_TASK REQUIREMENTS_
Reproduce every line of the records below word for word, in the same order.

:: MATERIAL FOR THIS TASK ::

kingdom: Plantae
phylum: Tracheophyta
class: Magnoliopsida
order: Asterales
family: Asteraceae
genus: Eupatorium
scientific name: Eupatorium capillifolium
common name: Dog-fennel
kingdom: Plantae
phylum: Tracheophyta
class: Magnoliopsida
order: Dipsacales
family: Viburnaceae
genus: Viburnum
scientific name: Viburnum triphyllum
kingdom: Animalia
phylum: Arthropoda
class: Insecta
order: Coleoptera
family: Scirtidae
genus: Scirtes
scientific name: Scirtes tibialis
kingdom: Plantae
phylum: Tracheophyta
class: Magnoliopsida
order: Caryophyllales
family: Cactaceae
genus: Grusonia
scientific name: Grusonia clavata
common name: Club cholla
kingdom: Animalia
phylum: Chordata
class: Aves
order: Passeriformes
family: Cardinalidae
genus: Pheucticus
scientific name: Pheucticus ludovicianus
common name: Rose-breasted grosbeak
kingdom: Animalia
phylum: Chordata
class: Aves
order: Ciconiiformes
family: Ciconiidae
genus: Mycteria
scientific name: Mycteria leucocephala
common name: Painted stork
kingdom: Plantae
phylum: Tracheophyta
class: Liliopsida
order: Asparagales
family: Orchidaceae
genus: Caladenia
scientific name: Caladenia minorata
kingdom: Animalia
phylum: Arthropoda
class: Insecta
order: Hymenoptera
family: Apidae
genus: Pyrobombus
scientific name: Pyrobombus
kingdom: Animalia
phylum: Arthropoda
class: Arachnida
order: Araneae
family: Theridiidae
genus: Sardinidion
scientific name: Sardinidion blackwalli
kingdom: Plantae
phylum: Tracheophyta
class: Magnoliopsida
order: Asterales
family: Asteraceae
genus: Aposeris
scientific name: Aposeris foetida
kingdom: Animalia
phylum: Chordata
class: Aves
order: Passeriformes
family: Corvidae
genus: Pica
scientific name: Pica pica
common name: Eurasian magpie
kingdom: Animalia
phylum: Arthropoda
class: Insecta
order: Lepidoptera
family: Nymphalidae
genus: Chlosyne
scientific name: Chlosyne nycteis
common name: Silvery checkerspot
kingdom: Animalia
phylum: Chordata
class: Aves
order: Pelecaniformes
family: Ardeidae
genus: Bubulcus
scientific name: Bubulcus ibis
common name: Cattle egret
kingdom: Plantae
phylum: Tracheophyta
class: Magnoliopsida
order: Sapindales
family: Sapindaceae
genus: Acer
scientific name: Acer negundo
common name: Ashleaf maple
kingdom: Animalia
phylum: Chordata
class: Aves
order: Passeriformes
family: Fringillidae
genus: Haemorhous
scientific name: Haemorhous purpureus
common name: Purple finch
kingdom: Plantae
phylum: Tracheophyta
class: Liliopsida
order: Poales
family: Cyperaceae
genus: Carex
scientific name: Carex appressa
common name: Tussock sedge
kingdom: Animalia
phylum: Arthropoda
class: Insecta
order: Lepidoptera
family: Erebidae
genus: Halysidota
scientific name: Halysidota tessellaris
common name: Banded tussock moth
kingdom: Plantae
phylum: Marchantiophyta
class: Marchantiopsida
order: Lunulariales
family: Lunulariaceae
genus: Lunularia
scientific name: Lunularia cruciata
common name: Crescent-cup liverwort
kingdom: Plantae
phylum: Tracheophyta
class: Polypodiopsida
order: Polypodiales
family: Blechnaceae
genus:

:::

_TASK RESPONSE_
kingdom: Plantae
phylum: Tracheophyta
class: Magnoliopsida
order: Asterales
family: Asteraceae
genus: Eupatorium
scientific name: Eupatorium capillifolium
common name: Dog-fennel
kingdom: Plantae
phylum: Tracheophyta
class: Magnoliopsida
order: Dipsacales
family: Viburnaceae
genus: Viburnum
scientific name: Viburnum triphyllum
kingdom: Animalia
phylum: Arthropoda
class: Insecta
order: Coleoptera
family: Scirtidae
genus: Scirtes
scientific name: Scirtes tibialis
kingdom: Plantae
phylum: Tracheophyta
class: Magnoliopsida
order: Caryophyllales
family: Cactaceae
genus: Grusonia
scientific name: Grusonia clavata
common name: Club cholla
kingdom: Animalia
phylum: Chordata
class: Aves
order: Passeriformes
family: Cardinalidae
genus: Pheucticus
scientific name: Pheucticus ludovicianus
common name: Rose-breasted grosbeak
kingdom: Animalia
phylum: Chordata
class: Aves
order: Ciconiiformes
family: Ciconiidae
genus: Mycteria
scientific name: Mycteria leucocephala
common name: Painted stork
kingdom: Plantae
phylum: Tracheophyta
class: Liliopsida
order: Asparagales
family: Orchidaceae
genus: Caladenia
scientific name: Caladenia minorata
kingdom: Animalia
phylum: Arthropoda
class: Insecta
order: Hymenoptera
family: Apidae
genus: Pyrobombus
scientific name: Pyrobombus
kingdom: Animalia
phylum: Arthropoda
class: Arachnida
order: Araneae
family: Theridiidae
genus: Sardinidion
scientific name: Sardinidion blackwalli
kingdom: Plantae
phylum: Tracheophyta
class: Magnoliopsida
order: Asterales
family: Asteraceae
genus: Aposeris
scientific name: Aposeris foetida
kingdom: Animalia
phylum: Chordata
class: Aves
order: Passeriformes
family: Corvidae
genus: Pica
scientific name: Pica pica
common name: Eurasian magpie
kingdom: Animalia
phylum: Arthropoda
class: Insecta
order: Lepidoptera
family: Nymphalidae
genus: Chlosyne
scientific name: Chlosyne nycteis
common name: Silvery checkerspot
kingdom: Animalia
phylum: Chordata
class: Aves
order: Pelecaniformes
family: Ardeidae
genus: Bubulcus
scientific name: Bubulcus ibis
common name: Cattle egret
kingdom: Plantae
phylum: Tracheophyta
class: Magnoliopsida
order: Sapindales
family: Sapindaceae
genus: Acer
scientific name: Acer negundo
common name: Ashleaf maple
kingdom: Animalia
phylum: Chordata
class: Aves
order: Passeriformes
family: Fringillidae
genus: Haemorhous
scientific name: Haemorhous purpureus
common name: Purple finch
kingdom: Plantae
phylum: Tracheophyta
class: Liliopsida
order: Poales
family: Cyperaceae
genus: Carex
scientific name: Carex appressa
common name: Tussock sedge
kingdom: Animalia
phylum: Arthropoda
class: Insecta
order: Lepidoptera
family: Erebidae
genus: Halysidota
scientific name: Halysidota tessellaris
common name: Banded tussock moth
kingdom: Plantae
phylum: Marchantiophyta
class: Marchantiopsida
order: Lunulariales
family: Lunulariaceae
genus: Lunularia
scientific name: Lunularia cruciata
common name: Crescent-cup liverwort
kingdom: Plantae
phylum: Tracheophyta
class: Polypodiopsida
order: Polypodiales
family: Blechnaceae
genus:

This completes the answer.